There are papers available online. There was also a company marketing a sort of powered boomerang with a body-fixed camera underneath and they would autostitch the imagery onto a constantly refreshed, texture-mapped, half-sphere that the operator would look at using a headset.

Lots of room for fun projects along these lines...maybe toy lizard transportation, a la Avatar?
Comment by Garry Qualls on January 8, 2010 at 3:29am
For some reason, it never occurred to me to make a winged vehicle that would make this much smoke and fire on purpose:


I think that I would recruit an experienced skeet shooter with a 12 gauge shotgun and good reflexes for protection before I tried a 2nd flight of that one. Monocopters seem to be a very exciting hobby:


I think this was their intention:


...so they don't have to go completely crazy to be cool.
Comment by jaron on January 8, 2010 at 4:20am
I think it has some potential for interesting DIY projects with its simple airframe and with sophisticated electronics getting cheaper.

Another monocopter developed at the University of Maryland and the Alfred Gessow Rotorcraft Center.
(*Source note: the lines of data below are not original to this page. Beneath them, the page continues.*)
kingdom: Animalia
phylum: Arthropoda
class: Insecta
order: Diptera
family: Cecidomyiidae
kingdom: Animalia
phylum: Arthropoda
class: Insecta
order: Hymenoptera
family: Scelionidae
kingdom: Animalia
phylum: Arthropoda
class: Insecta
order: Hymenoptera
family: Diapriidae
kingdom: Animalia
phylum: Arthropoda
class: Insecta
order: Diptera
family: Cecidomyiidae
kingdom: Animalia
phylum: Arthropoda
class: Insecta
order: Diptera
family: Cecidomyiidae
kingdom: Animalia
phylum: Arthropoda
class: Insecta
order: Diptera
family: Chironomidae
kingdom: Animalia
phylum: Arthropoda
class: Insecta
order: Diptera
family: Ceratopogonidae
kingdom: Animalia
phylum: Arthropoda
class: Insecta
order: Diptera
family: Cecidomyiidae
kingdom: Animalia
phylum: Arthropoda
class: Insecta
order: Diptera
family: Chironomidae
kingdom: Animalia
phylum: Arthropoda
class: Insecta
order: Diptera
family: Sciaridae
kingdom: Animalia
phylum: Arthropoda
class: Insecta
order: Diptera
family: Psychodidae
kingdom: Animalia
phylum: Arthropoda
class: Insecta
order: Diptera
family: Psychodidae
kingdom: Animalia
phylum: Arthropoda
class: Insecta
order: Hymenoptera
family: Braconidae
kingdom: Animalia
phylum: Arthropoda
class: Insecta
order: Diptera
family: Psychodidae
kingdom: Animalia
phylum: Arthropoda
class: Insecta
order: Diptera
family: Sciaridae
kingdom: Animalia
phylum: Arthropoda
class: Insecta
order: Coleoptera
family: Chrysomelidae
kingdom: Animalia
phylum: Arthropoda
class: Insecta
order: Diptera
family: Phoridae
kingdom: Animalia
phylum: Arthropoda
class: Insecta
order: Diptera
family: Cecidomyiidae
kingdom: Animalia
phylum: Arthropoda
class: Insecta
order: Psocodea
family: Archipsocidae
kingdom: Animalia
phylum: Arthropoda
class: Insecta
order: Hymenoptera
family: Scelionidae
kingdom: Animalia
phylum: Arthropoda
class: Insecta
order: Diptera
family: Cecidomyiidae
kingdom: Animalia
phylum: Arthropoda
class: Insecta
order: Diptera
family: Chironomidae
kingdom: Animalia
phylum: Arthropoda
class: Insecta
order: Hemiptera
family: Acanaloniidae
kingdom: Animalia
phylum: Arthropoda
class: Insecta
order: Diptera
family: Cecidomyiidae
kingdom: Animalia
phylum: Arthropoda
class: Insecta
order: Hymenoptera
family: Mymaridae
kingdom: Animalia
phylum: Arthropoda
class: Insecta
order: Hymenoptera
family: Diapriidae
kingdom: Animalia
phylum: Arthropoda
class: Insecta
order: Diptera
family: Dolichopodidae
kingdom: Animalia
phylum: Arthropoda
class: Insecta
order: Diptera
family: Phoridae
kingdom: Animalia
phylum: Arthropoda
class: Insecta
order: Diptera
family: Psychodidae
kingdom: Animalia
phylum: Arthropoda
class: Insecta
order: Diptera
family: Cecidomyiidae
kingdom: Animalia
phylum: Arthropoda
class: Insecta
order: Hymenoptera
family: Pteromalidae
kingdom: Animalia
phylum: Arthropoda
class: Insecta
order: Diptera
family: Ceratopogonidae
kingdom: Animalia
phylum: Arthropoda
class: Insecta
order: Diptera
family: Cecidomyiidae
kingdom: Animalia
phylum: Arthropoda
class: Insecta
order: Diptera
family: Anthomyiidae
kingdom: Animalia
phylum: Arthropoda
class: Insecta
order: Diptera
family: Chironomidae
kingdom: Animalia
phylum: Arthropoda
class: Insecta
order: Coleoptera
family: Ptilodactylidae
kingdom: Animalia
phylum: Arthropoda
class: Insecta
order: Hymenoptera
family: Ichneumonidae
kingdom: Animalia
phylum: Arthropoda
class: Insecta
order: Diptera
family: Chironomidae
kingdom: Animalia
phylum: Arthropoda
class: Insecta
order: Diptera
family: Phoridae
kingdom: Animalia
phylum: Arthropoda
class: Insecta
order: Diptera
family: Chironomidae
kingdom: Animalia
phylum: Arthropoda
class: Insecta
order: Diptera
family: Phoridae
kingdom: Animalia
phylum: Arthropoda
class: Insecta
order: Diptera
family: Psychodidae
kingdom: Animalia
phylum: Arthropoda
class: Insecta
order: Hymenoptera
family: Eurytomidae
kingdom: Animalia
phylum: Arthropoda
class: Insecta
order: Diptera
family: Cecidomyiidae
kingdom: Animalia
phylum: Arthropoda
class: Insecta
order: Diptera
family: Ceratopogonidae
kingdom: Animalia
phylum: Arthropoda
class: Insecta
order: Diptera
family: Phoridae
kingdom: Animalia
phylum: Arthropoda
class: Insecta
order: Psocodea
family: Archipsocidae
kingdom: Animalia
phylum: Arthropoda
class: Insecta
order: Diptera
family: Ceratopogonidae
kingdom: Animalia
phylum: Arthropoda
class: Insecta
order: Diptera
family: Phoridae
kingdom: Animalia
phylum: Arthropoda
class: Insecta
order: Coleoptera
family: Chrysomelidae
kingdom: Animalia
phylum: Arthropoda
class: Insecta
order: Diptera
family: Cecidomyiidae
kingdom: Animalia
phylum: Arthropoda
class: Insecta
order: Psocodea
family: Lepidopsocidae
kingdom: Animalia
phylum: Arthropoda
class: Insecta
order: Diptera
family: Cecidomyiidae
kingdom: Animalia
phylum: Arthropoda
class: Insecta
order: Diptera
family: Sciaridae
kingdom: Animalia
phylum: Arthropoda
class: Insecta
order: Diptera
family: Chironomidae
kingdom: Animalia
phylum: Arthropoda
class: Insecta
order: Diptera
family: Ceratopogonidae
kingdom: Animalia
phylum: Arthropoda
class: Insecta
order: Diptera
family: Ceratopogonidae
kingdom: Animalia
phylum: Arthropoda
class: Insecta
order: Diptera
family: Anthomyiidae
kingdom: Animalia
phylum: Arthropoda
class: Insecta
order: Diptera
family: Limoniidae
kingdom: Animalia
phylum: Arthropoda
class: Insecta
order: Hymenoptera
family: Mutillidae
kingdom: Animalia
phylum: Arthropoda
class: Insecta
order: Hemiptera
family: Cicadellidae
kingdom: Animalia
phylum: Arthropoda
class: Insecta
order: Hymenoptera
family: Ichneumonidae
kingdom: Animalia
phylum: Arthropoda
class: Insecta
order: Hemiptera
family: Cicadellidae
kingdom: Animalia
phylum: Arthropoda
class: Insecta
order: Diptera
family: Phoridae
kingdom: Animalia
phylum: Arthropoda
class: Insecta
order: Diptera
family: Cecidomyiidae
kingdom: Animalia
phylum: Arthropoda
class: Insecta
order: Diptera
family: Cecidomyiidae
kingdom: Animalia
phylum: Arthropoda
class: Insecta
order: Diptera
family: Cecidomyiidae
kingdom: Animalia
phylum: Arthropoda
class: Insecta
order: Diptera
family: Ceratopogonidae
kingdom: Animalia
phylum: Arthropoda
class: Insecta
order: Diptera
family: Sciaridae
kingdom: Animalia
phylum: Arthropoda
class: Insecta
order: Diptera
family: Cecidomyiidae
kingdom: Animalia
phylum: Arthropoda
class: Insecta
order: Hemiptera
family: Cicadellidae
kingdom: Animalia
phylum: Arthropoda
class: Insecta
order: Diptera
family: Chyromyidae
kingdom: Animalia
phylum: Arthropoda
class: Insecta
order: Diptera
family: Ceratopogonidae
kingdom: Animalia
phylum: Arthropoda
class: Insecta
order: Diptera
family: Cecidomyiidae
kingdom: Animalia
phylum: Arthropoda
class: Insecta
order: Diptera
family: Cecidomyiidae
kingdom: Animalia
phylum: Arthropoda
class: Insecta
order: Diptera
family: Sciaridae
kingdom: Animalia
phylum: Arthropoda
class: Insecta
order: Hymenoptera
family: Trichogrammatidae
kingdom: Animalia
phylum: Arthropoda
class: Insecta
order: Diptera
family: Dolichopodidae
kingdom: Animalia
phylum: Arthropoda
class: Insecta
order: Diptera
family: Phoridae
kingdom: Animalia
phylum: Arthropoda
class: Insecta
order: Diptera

Comment by Mike Bakula on January 8, 2010 at 7:45am
Hi Garry, I was captain of the team that developed ERAU's monocopter last year -- if you have questions, I'd be happy to answer them.
Comment by Garry Qualls on January 12, 2010 at 2:45am
Thanks Mike, I may take you up on your offer some day! I think the allure of this platform for me is the minimal complement of aircraft pieces that then have to balanced by a fairly high level of sophistication on the electronics side to get successful, controlled flight. It's at the opposite end of the spectrum from a naturally stable foam airplane using its rudder to steer toward waypoints. It is susceptible to different kinds of creativity.